Excerpt to read:
#5705 BLOC 8.2.0 (: sudo gives "can't access tty" errors.

Zarro Boogs per Child bugtracker at laptop.org
Wed Jul 30 09:59:54 EDT 2008


#5705: sudo gives "can't access tty" errors.
-------------------------+--------------------------------------------------
   Reporter:  cjb        |       Owner:  cscott                       
       Type:  defect     |      Status:  new                          
   Priority:  blocker    |   Milestone:  8.2.0 (was Update.2)         
  Component:  distro     |     Version:                               
 Resolution:             |    Keywords:  rainbow-integration, security
Next_action:  never set  |    Verified:  0                            
  Blockedby:             |    Blocking:                               
-------------------------+--------------------------------------------------

Comment(by mtd):

 Replying to [comment:12 cscott]:
 > mtd: can I get some more information about how your patch is expected to
 work?

 This ticket observes that olpc-dm owns tty1 and that isn't desired.  The
 way to relinquish ownership of a tty whilst forking is clearly laid out as
 steps 2 and 3 in  http://www.steve.org.uk/Reference/Unix/faq_2.html#SEC16
 , and not-so-clearly laid out as a consequence of doing step 6 (which is
 what wasn't being done by olpc-dm.c, on purpose (see my answer to your
 "Why is [this/step 6] the right thing to do", belo), and what my patch
 enables).

 > Why were we originally setting tty to tty2?

 I don't know.  AFAICS from the git history we've never changed that line
 of code.  But I know we're supposed to be running X on tty3, right?  And
 my F9 gdm-binary / gdm-simple-slave do something very similar to that.

Excerpted records:

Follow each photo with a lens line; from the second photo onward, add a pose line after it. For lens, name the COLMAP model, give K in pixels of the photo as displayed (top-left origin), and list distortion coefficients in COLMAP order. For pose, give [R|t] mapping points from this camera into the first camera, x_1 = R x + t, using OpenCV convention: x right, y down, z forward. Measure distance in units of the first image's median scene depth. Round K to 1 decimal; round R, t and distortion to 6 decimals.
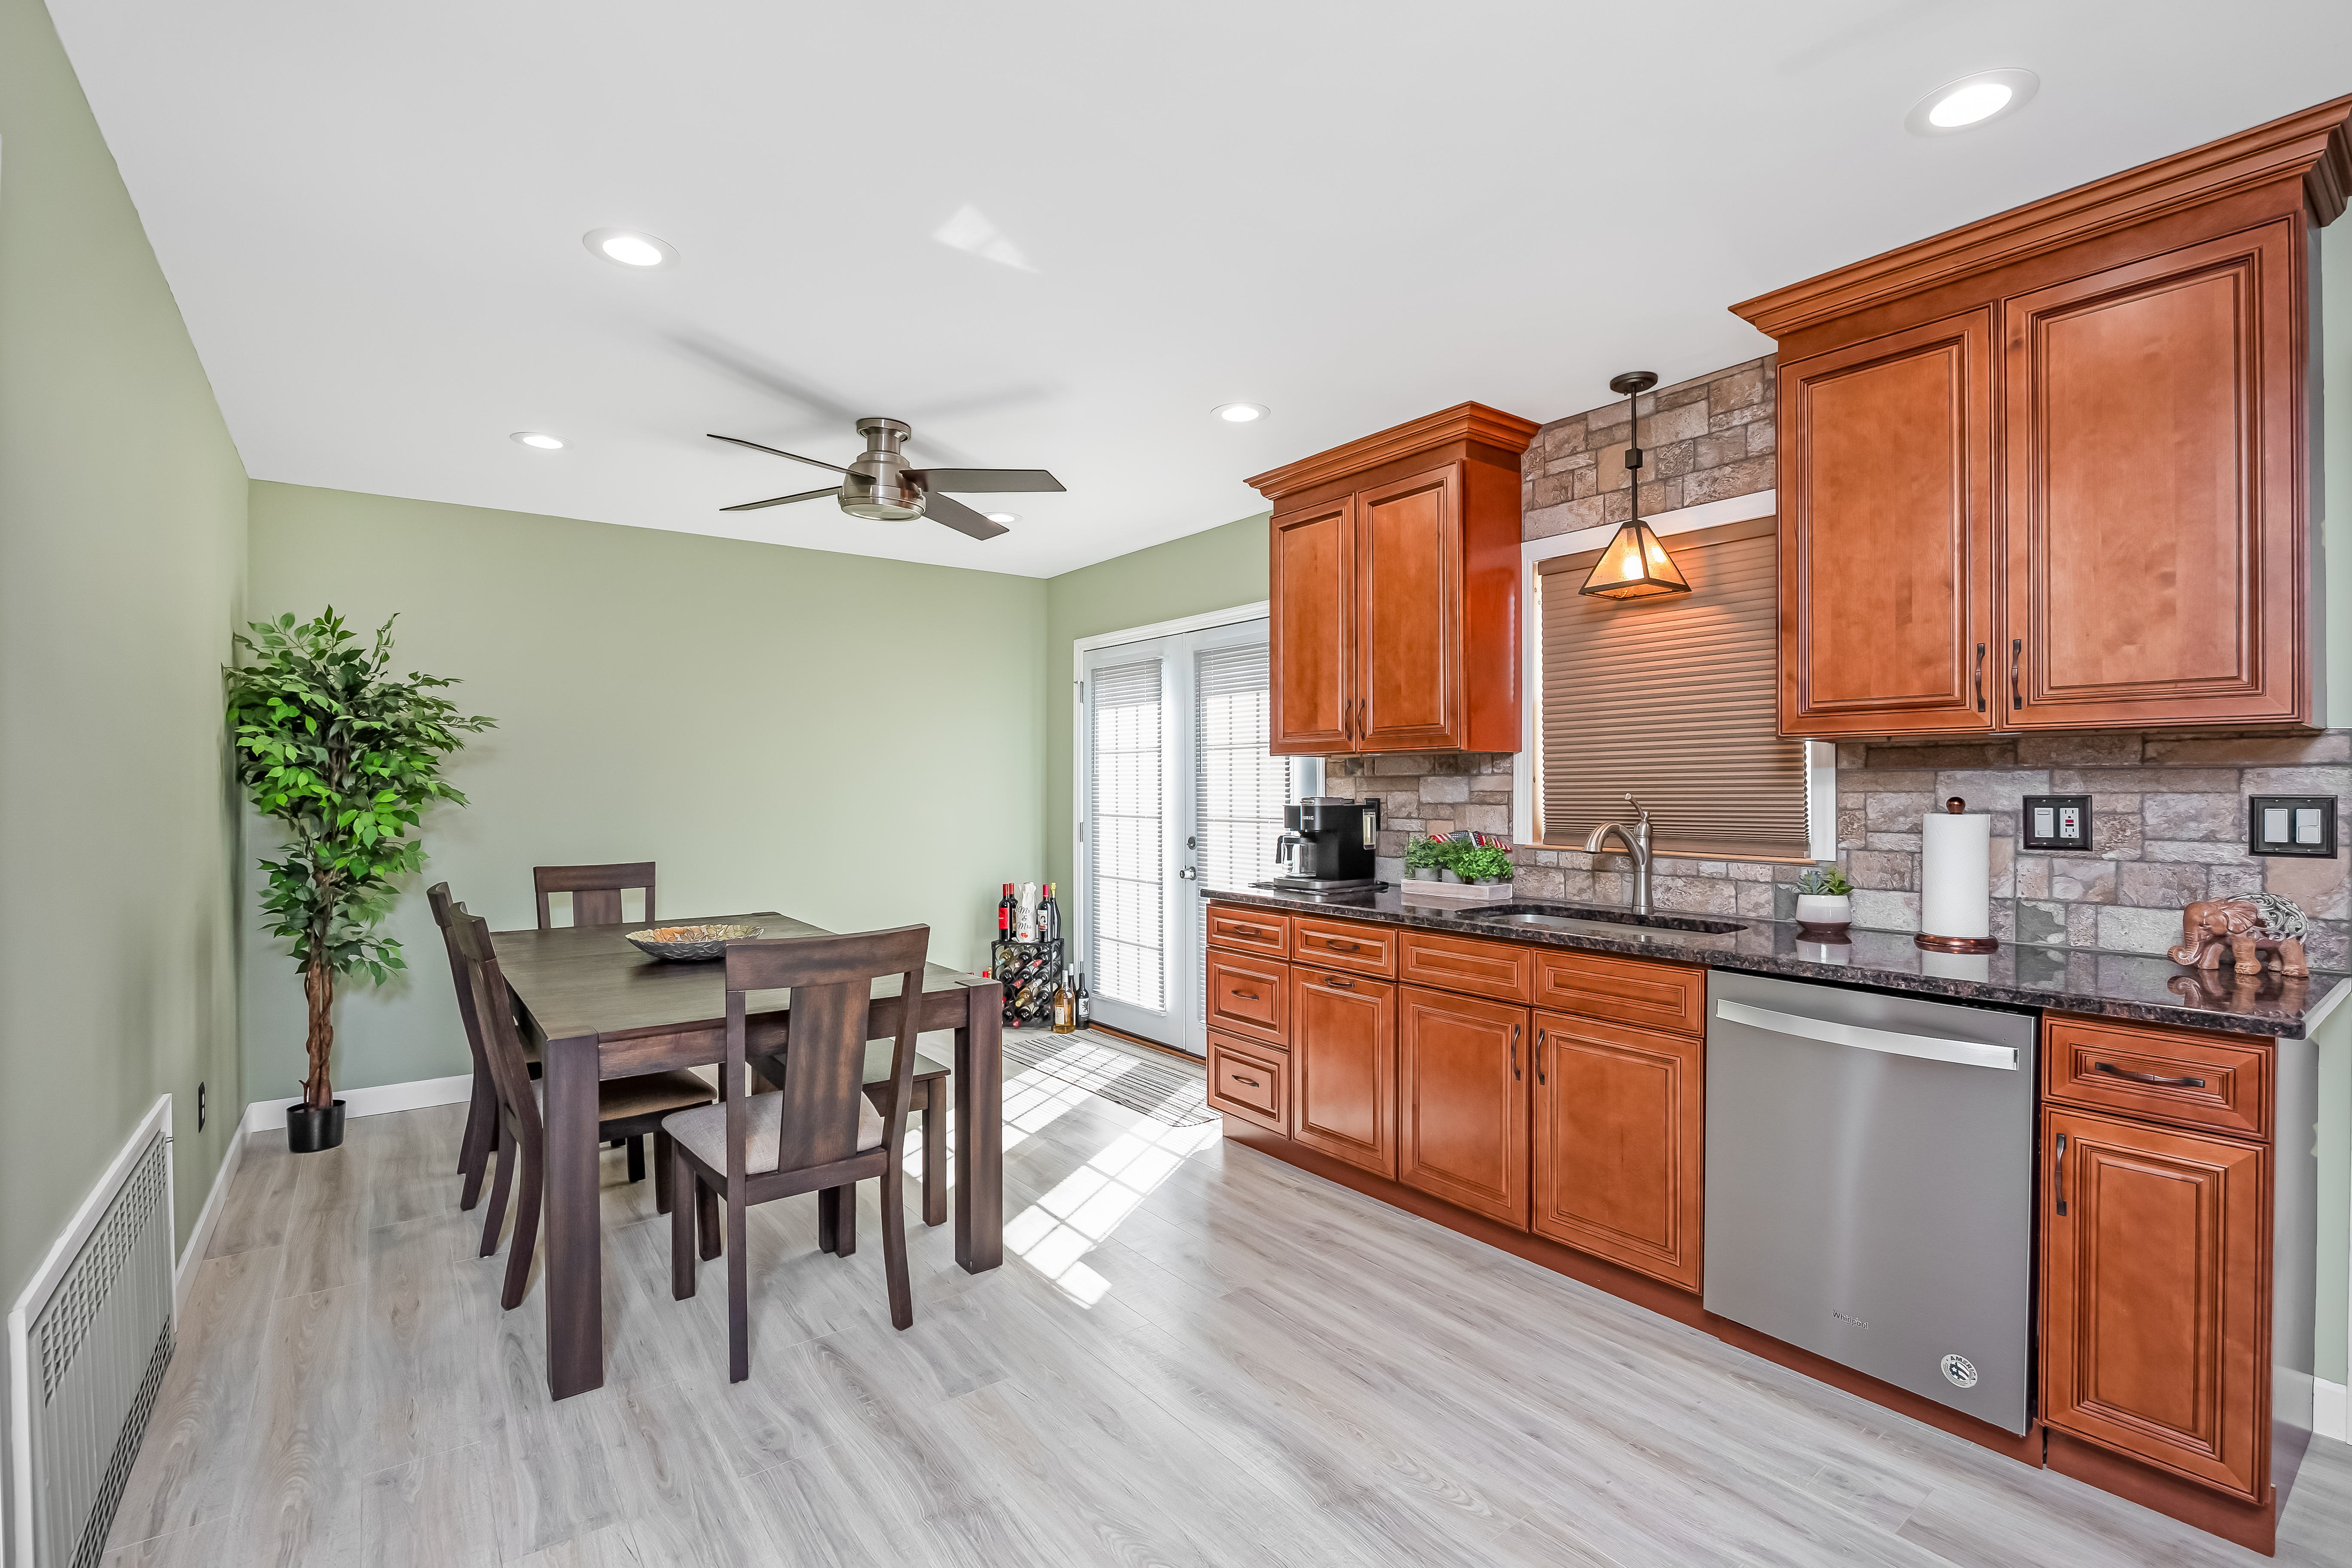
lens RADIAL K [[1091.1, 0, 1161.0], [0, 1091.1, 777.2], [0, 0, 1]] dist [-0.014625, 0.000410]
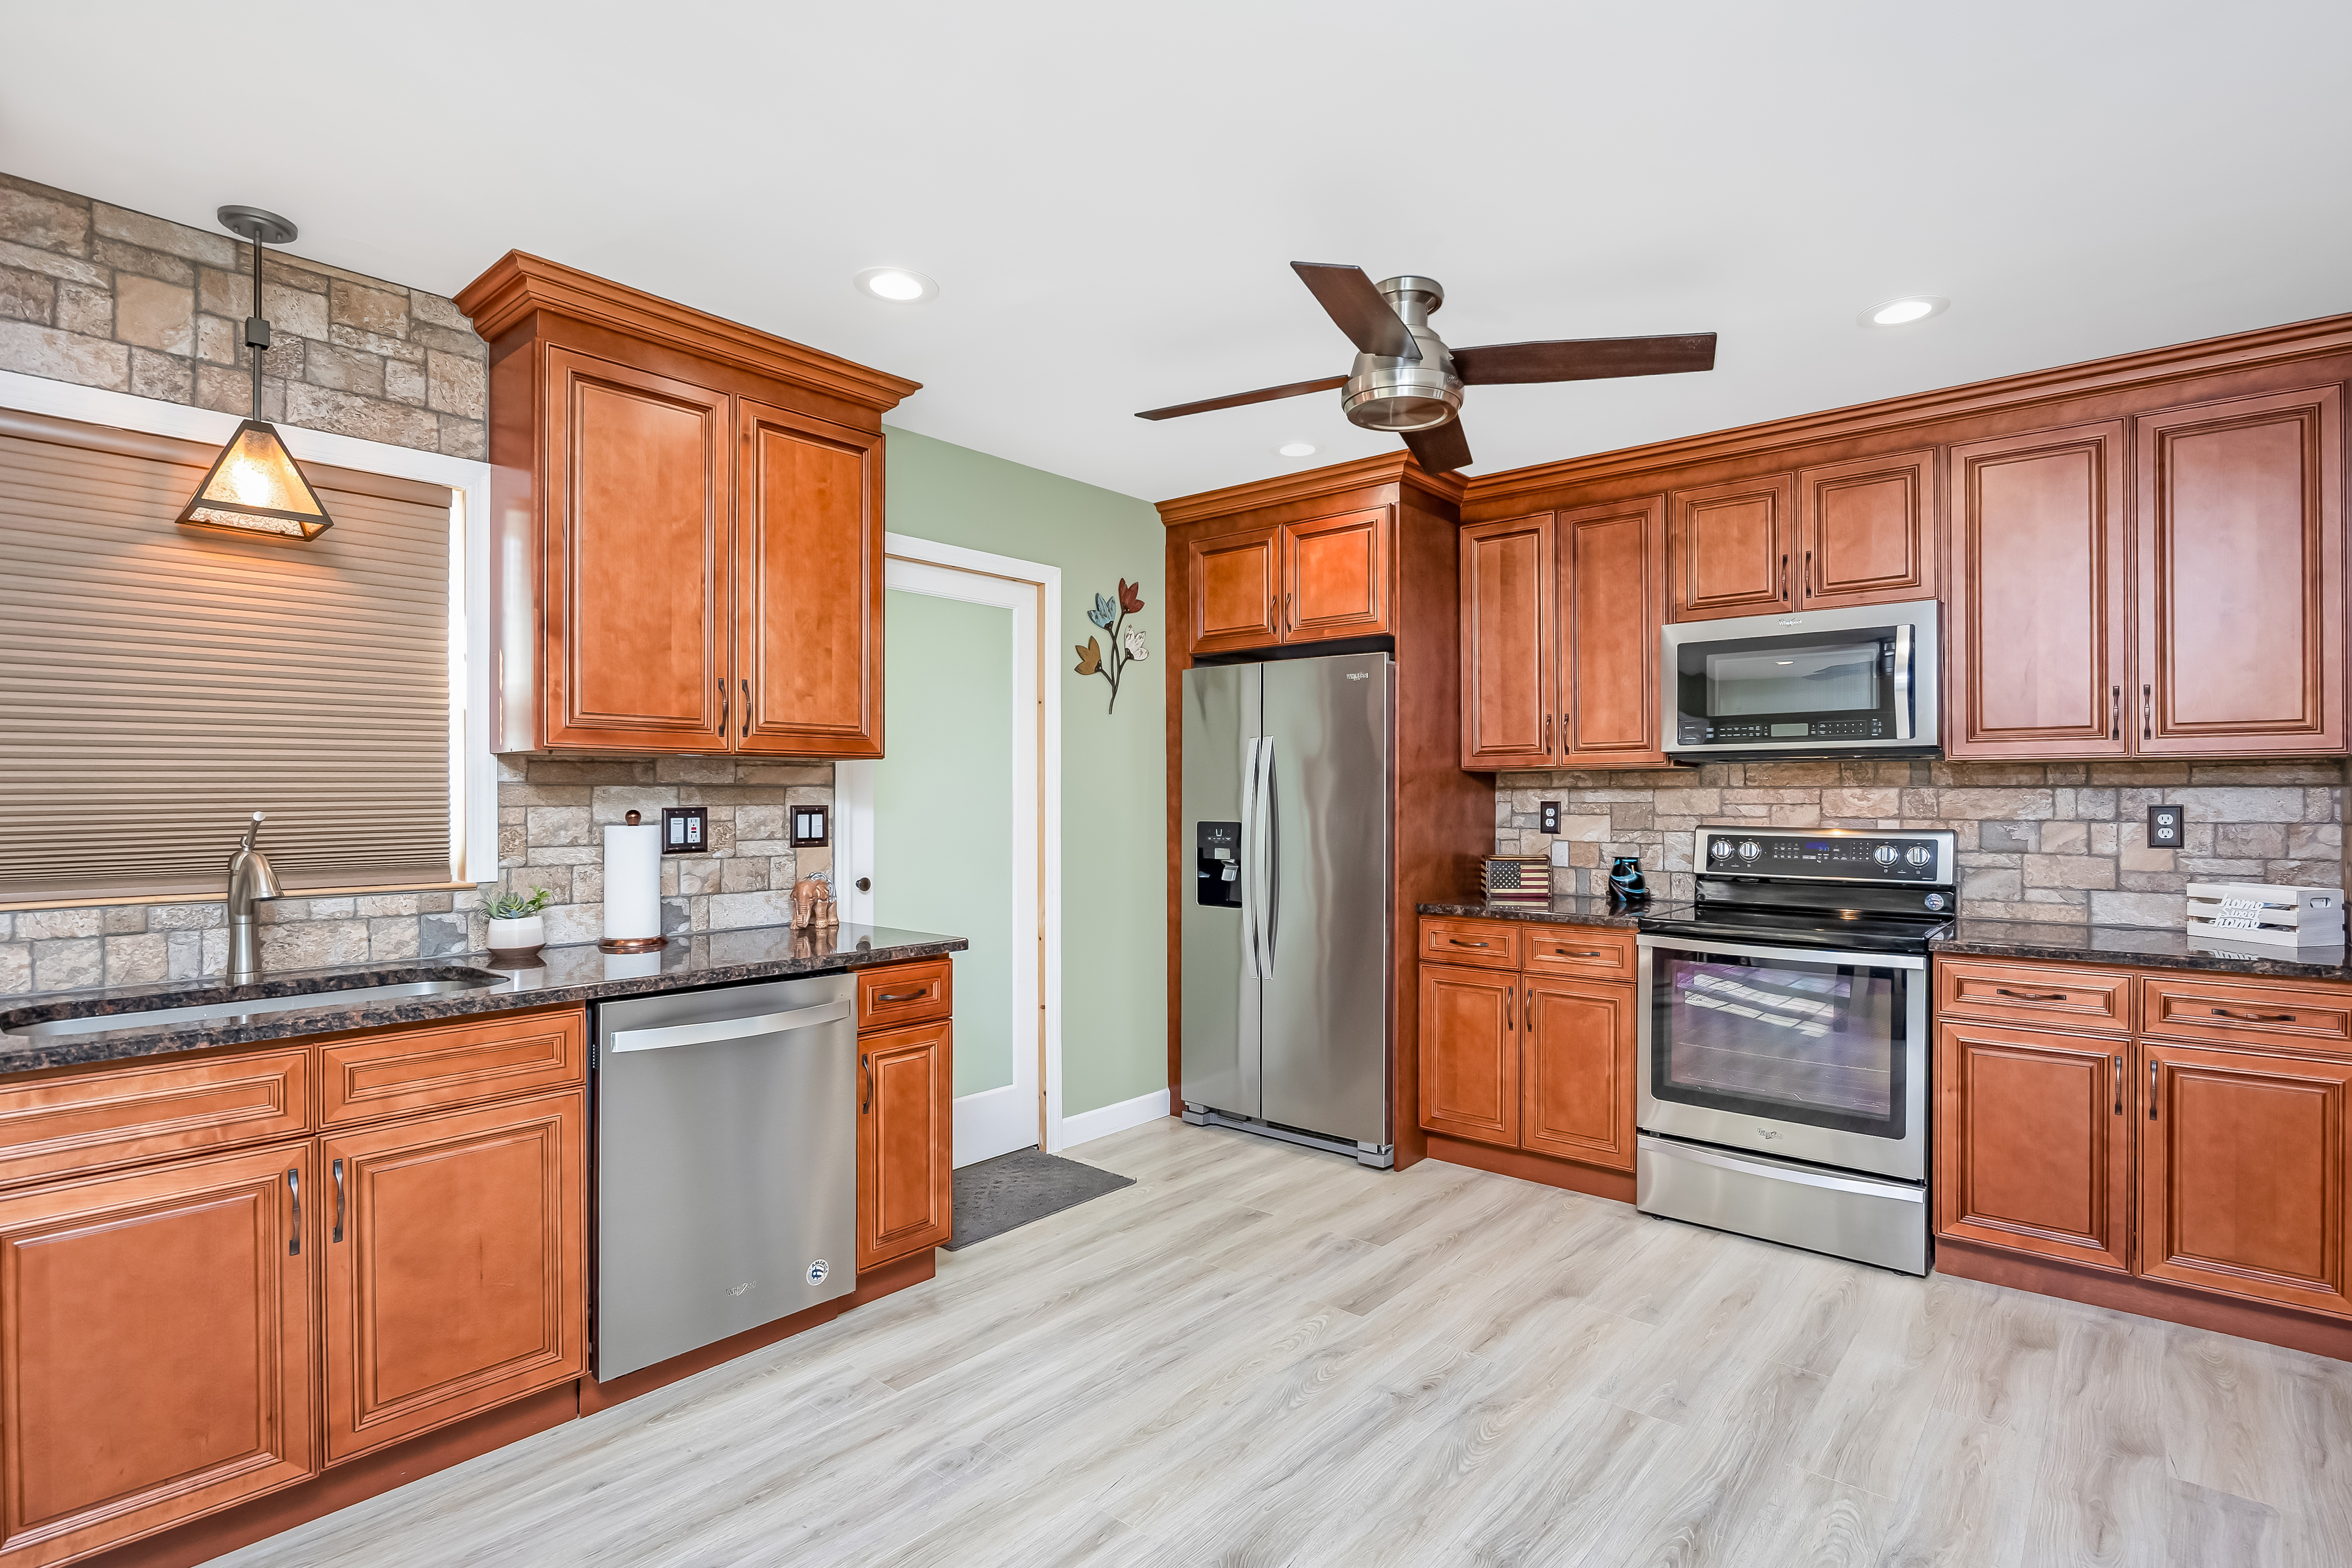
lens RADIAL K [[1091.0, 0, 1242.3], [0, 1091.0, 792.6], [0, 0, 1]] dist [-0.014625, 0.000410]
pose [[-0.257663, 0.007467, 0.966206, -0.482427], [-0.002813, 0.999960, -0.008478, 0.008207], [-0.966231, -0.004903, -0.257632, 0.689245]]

* * *

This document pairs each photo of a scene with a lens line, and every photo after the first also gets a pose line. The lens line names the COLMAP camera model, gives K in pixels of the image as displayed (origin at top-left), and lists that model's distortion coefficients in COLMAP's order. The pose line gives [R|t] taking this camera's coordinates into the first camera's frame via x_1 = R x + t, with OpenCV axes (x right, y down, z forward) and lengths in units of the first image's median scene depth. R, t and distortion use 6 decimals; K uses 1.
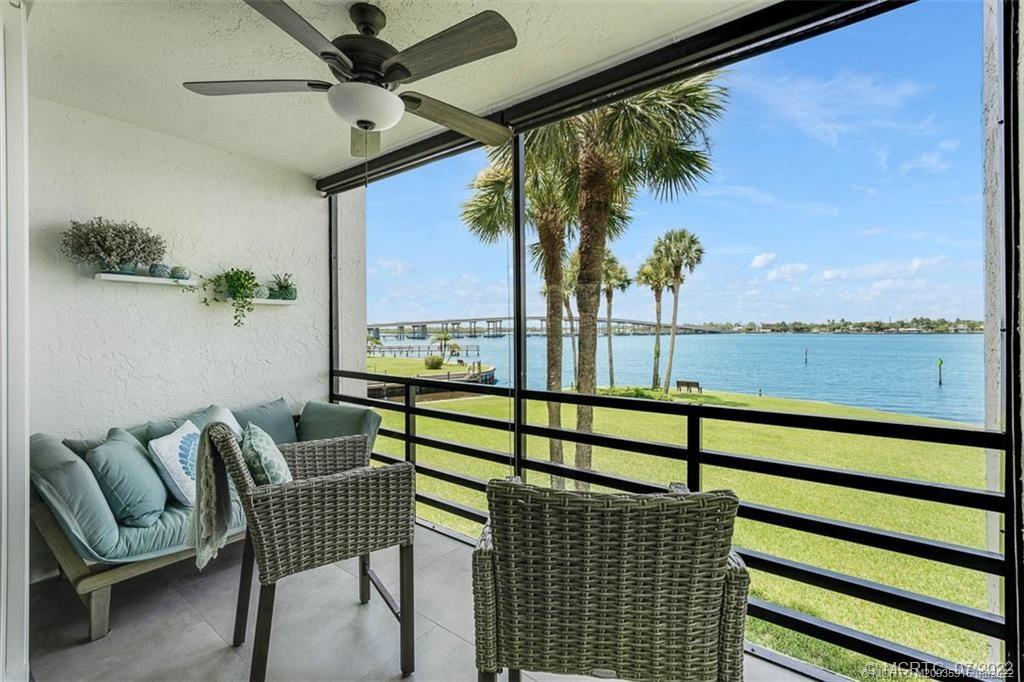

Using the information:
(a) What priority is assigned in the bug ticket?
(b) Write out the part of the bug ticket from "I don't know." to "similar to that.".
(c) Extend the bug ticket about the sudo tty errors, continuing from its last sentence.

Responses by task:
(a) Blocker

(b)
I don't know.  AFAICS from the git history we've never changed that line
 of code.  But I know we're supposed to be running X on tty3, right?  And
 my F9 gdm-binary / gdm-simple-slave do something very similar to that.

(c)
 You'll forgive me if I skimp on answering this historical question to draw
 your attention to my answer to your final two questions.

 > If this was previously completely broken, why didn't we notice?

 Well this ticket's 7 months old.  And one wouldn't notice it being
 "broken" unless you try to use one of tty{1,2}.  ibid. re historical
 questions before my time.

 >  Why is removing the assignment of controlling tty the right thing to
 do?

 Because we don't know what tty we're started on, and we should be started
 on tty3.  Starting on tty3 is right by definition (I suppose, though I
 don't have a Sugar/XO design document in mind).  For a stronger argument:
 because we don't know what tty we're started on, and we *should* be
 started on a well known tty (no design document references again, sorry,
 but this seems really common sense to me).

 >  If I understand correctly, this code was originally lifted from gdm --
 why is this the right thing for gdm to do, but not for us?

 I'm not totally clear on my olpc-dm was meant to do, but just that the
 problem - olpc-dm should not grab the same tty as another mingetty does -
 is solved.  Of course more problems could be introduced in some subtle
 ways, so I'm glad people more aware of olpc-dm's goals are thinking about
 this.

 > Removing code like this makes me very nervous absent a good explanation.

 I understand, but even if you want to believe that tty2 was chosen on
 purpose and that olpc-dm should be running on the same tty as one of the
 XO's mingetty's, consider the two - three, by some count - large scary
 comments in olcp-dm.c near my patch's changed lines, saying, roughly "well
 this area of code might be causing [exactly the brokenness mtd's patch
 fixes]".  Just as some small comfort.

 I found re-visiting how to properly double fork (which, FTR, I believe
 login.c's code *was* achieving for its use case, but ours is different
 because we've not got ourselves a good tty from mingetty or similar) at
 http://www.steve.org.uk/Reference/Unix/faq_2.html#SEC16 especially fun, so
 I welcome any illuminations about what this code should (or even was
 intended to ;)) be doing and don't pretend I know all the context in which
 my patch would be executed.

 That being said, I'm pretty unconvinced of any arguments that tty2 was
 chosen explicitly and that the behavior of grafting on to a mingetty-
 managed terminal is desirable.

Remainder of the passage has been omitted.